1. Resize the window and stretch everything in it to fit the larger window.
2. Change the machine's resolution and don't stretch.
Option 1 is usually preferred in a Flash app (given that everything's vector and resizes with almost no performance hit), and it looks quite nice that way. Problem is that I have a lot of bitmaps in my app, and Flash needs to stretch 'em on-the-fly. Performance dropped a little on my machine, but I imagine it would drop a lot on a lower-end machine, so I decided to change the monitor resolution directX-style and leave the game at its current size.
That, however, was a problem too. If I drop the machine resolution and center the game, I end up with a big border of empty around it (given the aforementioned slightly-smaller-than-800x600 size I was using). And it really looked ugly after changing machine resolution. Making the client window 800x600 would fix that, but that'd make the game unplayable on an 800x600 screen as anything but full-screen.
So I implemented two checkboxes in the setup.
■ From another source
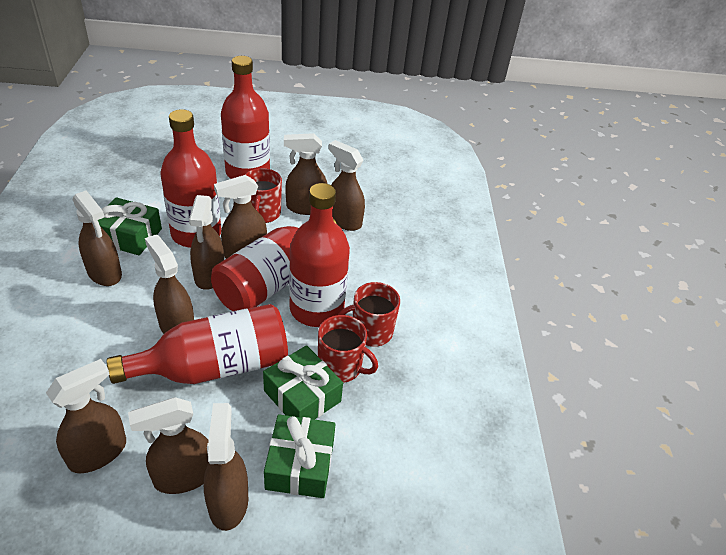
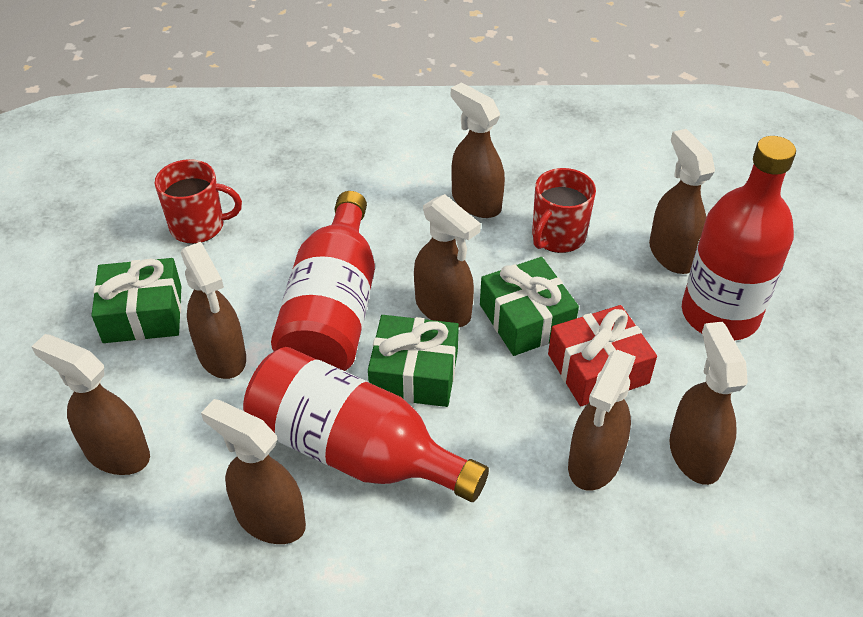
brown spray bottle: [46,359,126,473] [72,190,122,286] [128,397,209,494] [145,234,194,334] [189,195,224,290] [204,403,248,531] [214,175,267,259] [284,133,327,215] [328,140,365,231] = 9 -> [32,334,150,475] [181,242,246,379] [201,399,306,544] [414,194,481,327] [451,82,505,218] [568,350,636,491] [649,129,715,274] [669,322,748,485] = 8
red bottle: [107,304,288,384] [161,109,221,248] [211,218,337,311] [221,56,270,179] [289,183,350,327] = 5 -> [243,347,489,502] [271,191,375,371] [682,136,796,341] = 3
red gift: none = 0 -> [548,305,657,406] = 1
red mug: [245,168,282,223] [318,315,378,383] [338,282,400,347] = 3 -> [155,159,242,244] [532,168,596,253] = 2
One is called "smaller screen", and it shrinks the client area to 640x480 so it's playable on an 800x600 screen. This does cause the aforementioned problem of bitmap stretching, but since you're stretching things smaller rather than bigger, the performance hit isn't as bad.
When the game runs the first time, it checks the monitor's current resolution, if it's 800x600 or lower, "smaller screen" is selected by default. For everyone else, it's really not necessary (unless you just want the game to be smaller).
The other checkbox is called "full screen", and it kicks the monitor into 800x600, kills off the title bar, and centers the game. Thus you're full-screen without the performance hit of stretching.
Thus is the world of the discount rack --don't assume that your game's players will have as nice a screen as you do.